Diberdayakan oleh Blogger.
Home » » Kenapa Aku Harus Berjuang Sementara Perubahan Tak Kunjug Datang

Kenapa Aku Harus Berjuang Sementara Perubahan Tak Kunjug Datang

Written By Iji Jaelani on Sabtu, 30 Januari 2016 | 08.00

Sebuah Catatan Kegelisahan 


aksi mahasiswa, catatan mahasiswa,iji jaelani
foto aksi massa di UIN Bandung 2011

Terkadang aku berpikir kenapa aku harus terus berjuang
Di saat para aparat korupsi semakin meajalela dan menjadi jadi, para mavia melakukan penyimpangan peraturan penuh konspirasi, para pemuda pasrah menatap masa depan penuh frustasi, para awak media mempelintir keadaan, para mahasiswa lupa diri, menghabiskan bangku sekolah dengan kesilapan penuh kenyamanan yang sesaat kemudian berubah menjadi tragedi pada jeruji pekerjaan dengan modal selembar ijazah tanpa kualitas yang jelas.
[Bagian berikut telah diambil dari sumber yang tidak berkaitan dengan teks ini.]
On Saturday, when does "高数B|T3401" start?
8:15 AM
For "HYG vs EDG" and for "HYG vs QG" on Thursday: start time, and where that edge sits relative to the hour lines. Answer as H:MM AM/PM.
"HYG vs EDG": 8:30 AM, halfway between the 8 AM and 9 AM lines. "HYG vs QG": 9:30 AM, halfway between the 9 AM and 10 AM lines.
Bersama kawan kawan aku berteriak, perpekik panas dan kadang menguras waktu dan tenaga, masuk ke lorong-lorong jalanan, menyaksikan pedihnya anak funk dan tukang asongan, para pedagang kaki lima yang saban hari saban berdesak mencari penghidupan, tukang becak, tuna wisma,  para pengemis bertaburan.

Sesekali masuk merangsek ring ring kawat berduri, sesekali berkumpul bersama para intel kodim, para birokrat, merangsek tulisan di surat kabar dan koran memengaruhi kebijakan, bersama-sama mendampingi sawah  tergusur bersama bendungan, bersama iringan pasukan yang saban hari saban berganti, bergerus tenaga dengan materi hingga modal tersisa tinggal keberanian, nyawa, dan inspiasi.

Sementara tunas baru tumbuh, orang lama malah layu hilang berganti. Rezim beganti-ganti. Tapi perubahan tetap itu itu juga, berada pada lingkaran sistem akrobat yang sama. Para pedagang dan kaum miskin kota tetap saja bergeliat menghabiskan sisa umurnya dengan tawakal dan kerja seadanya. Para buruh pabrik saling sikut bekerja mengejar promosi, buruh negara bekerja melakukan program dalam rangka menghabiskan uang negara,  saling hujat kadang menjilat mengejar kursi istana.

Sementara para pengkhotbah, para aktivis, para pegiat hukum dan keailan dilanda dilema antara keyakinan menyuarakan keadilan, berhadapan dengan kenyataan lupa bahwa perut telah lama tak diisi selain rokok dan secangkir kopi. Menyuarakan keadilan kepada sesama, penghidupan sendiri tak terlaksana.

Sebagian konsisten meskipun diasingkan atau hidup pas-pasan. Sebagian main mata dengan para pembuat kebijakan. Sebagian bersuara lantang, sebagian lagi diam mencari aman, sebagian lagi malah melacur untuk sekedar mengisi sesuai nasi hari ini dan sebongkah kekecewaan atas petentangan dasar manusia yang tak terhindarkan sebagai sabab musabab masalah yang ada, semenjak perebutan sumber ekonomi, perebutan relasi politik, perebutan nilai-nilai pembenaran atas berbagai kepentingan.

Mungkin. Mungkin itulah kegelisahan yang layak diutarakan saat perubahan tak kunjung terang. Bahkan hingga satu titik ekstrim berkata, untuk apa terus dalam barisan saat semua kebutuhan tercukupi, untuk apa memekikkan nilai kemanusiaan yang kini berada dalam museum kata-kata usang, untuk apa terus melawan penindasan sementara yang lain mengunting dalam lipatan untuk memupuk kekayaan.

Tapi pertanyaan itu pula akan sebanding dengan kenyataan kenapa aku dilahirkan? Kenapa aku diberikan kesadaran? Dan kenapa aku diberikan bola mata untuk melihat, telinga untuk mendengar, dan anggota badan untuk melakukan gerakan, dan nurani untuk merasakan bahwa itu semua adalah titipan, sekaligus penebus atas nikmat kenapa aku diberikan kebahagiaan melihat dunia penuh kemerdekaan. Saat terlahir dengan senyuman, mungkin saat itulah perjuangan atas hak-hak terrampas, kedilan tergilas, kemanusiaan yang kandas, menjadi penebus kenapa aku harus mati dengan senyuman sebagai martir yang dikirimkan Tuhan.